November 25, 2024


Late this summer, film photographer Don Goodman-Wilson launched Crown + Flint, a smartphone app designed to be an analog photographers’ digital companion. Goodman-Wilson announced the app’s first major update, adding numerous requested features.

In Crown + Flint Release 2 (R2), available now on the Apple App Store and the Google Play Store, there is a massive rewriting of the app’s base code which improves reliability and sets the stage for future releases.

There are also numerous new features in the app now, including faster and more valuable auto-suggestions for equipment and film manufacturers. The app also has a revised frame skip feature, the ability to enter fractional film speeds (“You’re welcome, you freaky-deeky low-speed film lover, you,” writes Goodman-Wilson), an option to add a dedicated X-sync setting to user data for particular cameras, the ability to edit the camera and lens used to capture a photo, and a few other minor tweaks.

One of the most significant benefits of Crown + Flint R2 is that it provides the framework necessary for future major releases, including Release Three, Four, and Five, all of which are detailed in a new roadmap.

Crown + Flint

R3, dubbed “cold storage,” will allow users to keep much better track of their inventory of unexposed film rolls and boxes of sheet film, ensuring photographers know precisely what they have on hand and how long it has been in storage.

R4, “homecoming,” will put Crown + Flint on a smartphone’s home screen and lock screen, enabling users to add a new shot to their catalog quickly.

Rounding out the current roadmap is release five, “Filtered Reality,” which will add “first-class support for using filters during your shoot and managing your filter collection.”

Crown + Flint

Alongside the new update and development roadmap, Crown + Flint has announced the Open Film Database, “an open source, comprehensive, and definitive source of all data available for the widest possible range of still photography film stocks, whether in production or out of production.”

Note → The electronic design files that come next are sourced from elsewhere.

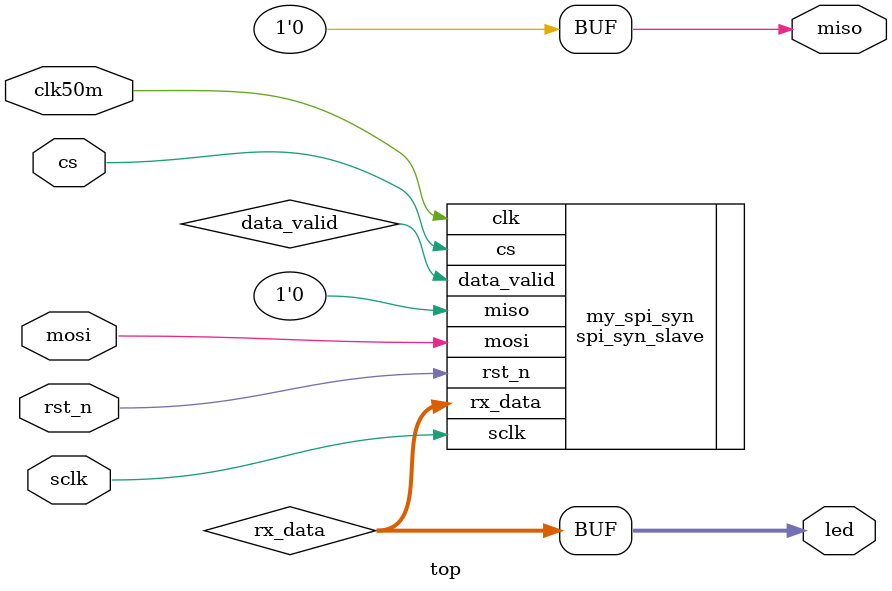
<source format=v>

module top (
    input wire clk50m,
    input wire rst_n,
    
    input wire sclk,
    input wire cs,
    input wire mosi,
    output wire miso,

    output wire [7:0] led // For debugging, to see received data
); 

    wire data_valid;
    wire [7:0] rx_data;

    assign miso = 1'b0;
    assign led = rx_data; // Debug

    spi_syn_slave my_spi_syn(
        .clk(clk50m),
        .rst_n(rst_n),

        .rx_data(rx_data),
        .data_valid(data_valid),

        .sclk(sclk),
        .cs(cs),
        .mosi(mosi),
        .miso(miso)
    );

    // spi_slave my_spi(
    //   .rst_n(rst_n),
    //   // .tx_data(),
    //   // .tx_start(),

    //   .rx_data(rx_data[7:0]),
    //   .data_valid(data_valid),

    //   .sclk(sclk),
    //   .cs(cs),
    //   .mosi(mosi),
    //   .miso(miso)
    // );

endmodule

</source>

The Crown + Flint team has seeded the database with everything they already know but admits there is still much work to be done. The team invites anyone to help fill in the gaps and contribute their knowledge to the open-source film database. The team hopes that the data will prove useful to analog photographers, whether they use Crown + Flint or not. The current data is available on GitLab and there is a Discord group for the open-source data.